PAGE EXCERPT

==========

Array Performance and Data Protection

Can replication go faster?

 
bubbagump41
Occasional Advisor

Can replication go faster?

Is there any way to speed Nimble replication? It seems there is a relatively hard limit of ~1000Mb/s. I assume replication is a very low priority task to be sure to not impact production traffic, but even in our off hours, replication never gets much past 1000Mb/s and this coming from an AF7000 that can certainly push some IOPS. We don't have any replication QoS configured.

22 REPLIES 22
Valdereth
Trusted Contributor

Re: Can replication go faster?

I haven't run into any replication issues with my deployments but I'm curious to hear the follow up to your question - did you reach out to Nimble Support to see if there is something that could be causing the bandwidth ceiling you're noticing?

bubbagump41
Occasional Advisor

Re: Can replication go faster?

I did open a ticket. They pulled a core dump to see what the deal is. However, I am seeing this same ceiling on all of our 8 or 10 arrays all on 3.7 code. We just upgraded the dev/test array to 3.8.0.1 and the SFAs to 4.3... so I am not sure if we'll maybe see an improvement, but the release notes don't indicate there are any replication fixes. We also have a volume on a CS5000 that will only replicate at like 200MB/s when other volumes on the array replicate at that mystery 1000Mb/s ceiling. It's all somewhat strange.

bubbagump41
Occasional Advisor

Re: Can replication go faster?

I should also mention we have AFs, which I would expect to replicate very quickly... but nope. Same ~800-1000MB/s ceiling.

Valdereth
Trusted Contributor

Re: Can replication go faster?

With synchronous replication on the horizon I would imagine any throughput bottlenecks within NOS or controllers will be actively addressed.  I know Nimble has plenty of service providers that accept replication points from customers so I'm hopeful they'll be able to point you in the right direction on how to exceed the cap.  Thank you for the update!

gregbuchner79
New Member

Re: Can replication go faster?

It doesn't specify in the specs, but are the management ports 1 GbE? Usually replication is configured to run through those ports. That would definitely limit your replication speed if they are.

milovanov88
Advisor

Re: Can replication go faster?

bubbagump

Thank you for posting this question. I am glad you have opened the support case, Nimble Storage Support should be able to provide you with the answer to your question using the Support data and statistics coming from arrays.

Without seeing your statistics, i would like to at least provide some guidance regarding your question.

Yes, there are system resource constraints and design limitations in replication engine. The majority of that particular scenario occurs when the data is randomly written on the RAID, making the replication message read requests take more time, even from SSD'd. While the "slow blocks" are retrieved, any other problem (network congestion or packet loss) which could exist will degrade performance even more since the messages will not be sent out at the right time (or have to be re-transmitted) and system cannot continue moving through to next blocks until data in TCP buffer moves to network.

==========

Collection entries:
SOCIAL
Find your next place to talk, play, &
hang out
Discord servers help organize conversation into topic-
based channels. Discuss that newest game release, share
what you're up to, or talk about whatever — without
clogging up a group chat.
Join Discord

==========

JOB ITEM A
In the replication-speed thread, list each distinct username that appears as the author of a post.
JOB ITEM B
Carry on the replication-speed thread from the point where it stops.

RESPONSE AREA A
bubbagump41, Valdereth, gregbuchner79, milovanov88

RESPONSE AREA B
For your particular situation, seeing your statement about 1000Mbps being the "ceiling" on multiple arrays makes me wonder if there is some network path which is taken across 1Gbps switch. I have seen replication perform as fast as 230MiBps (~1.9Gbps) on the 10Gbps interface card when the data was laid out favorably on the RAID with multiple volumes replicating at once. When you state that many of your arrays are "capped" at 1000 Mbps, I cannot imagine that all of them have exactly same data structure on RAID. I would imagine that the peak and average replication performance will be different from array to array. I would continue working with Nimble Storage Support and seek to identify the common point between all your arrays which limits the bandwidth to 1Gbps.

Usually, to maximize replication bandwidth, the best solution is to replicate as many of volumes as possible for a good mix of the data streams. With Nimble OS 3.x and 4.x the system will replicate as much as 8 volumes at once, allowing it to obtain blocks of data to replicate from all at once (some will be slower than others) and push it on the network. However, I do not think it will be possible to obtain 800MiBps (6.7Gbps) with current replication implementation even with perfectly laid out sequential blocks in each RAID stripe and lack of any other contention on the system or the network.

On the non-AFA platforms, with Nimble OS 3.x or above it is best to replicate more frequently, such as every 15 minutes after initial seeding was completed. This should pull the data from the SSD's instead of the HDD's, which would increase the read speed of the blocks to replicate and thus, increase the bandwidth used for replication. Take care not to coincide the snapshots (take snapshots at different times of the day), to guarantee there will be enough resources to complete all snapshot jobs before replication.

I hope the information i have provided is useful and will lead you to the answer to your original question. If possible, please post the final resolution and the isolation from Support here.

bubbagump41
Occasional Advisor

Re: Can replication go faster?

Our management ports are indeed 1G, but I a certain that this traffic is going over 10G. See below. The configuration as well as interface stats support 10G all the way. Additionally, the arrays all live on an isolated 10G flat switching fabric, so there are no 1G hops anywhere.

Regarding streams and such, we are replicating ~40 volumes out of 80 in the group, so I would expect that to be a reasonable mix. 

Thanks for all of the insight. I'll keep poking with engineering.

gregbuchner79
New Member

Re: Can replication go faster?

Guess it couldn't be simple. This came immediately to mind as we just moved our replication traffic around. Not for the speed (we're limited to 100 Mb connection to our DR site), but so we could put the replication traffic on a different subnet and route it over a different connection than normal daily traffic.

Good luck getting this resolved and seeing faster speeds.

milovanov88
Advisor

Re: Can replication go faster?

Not sure it matters, but can you identify if specific volumes are a problem?

Are they keeping up with your schedules at this time?

You can use InfoSight >> Manage >> Labs >> Replication Timeline  to see how well or not well each volume is replicating.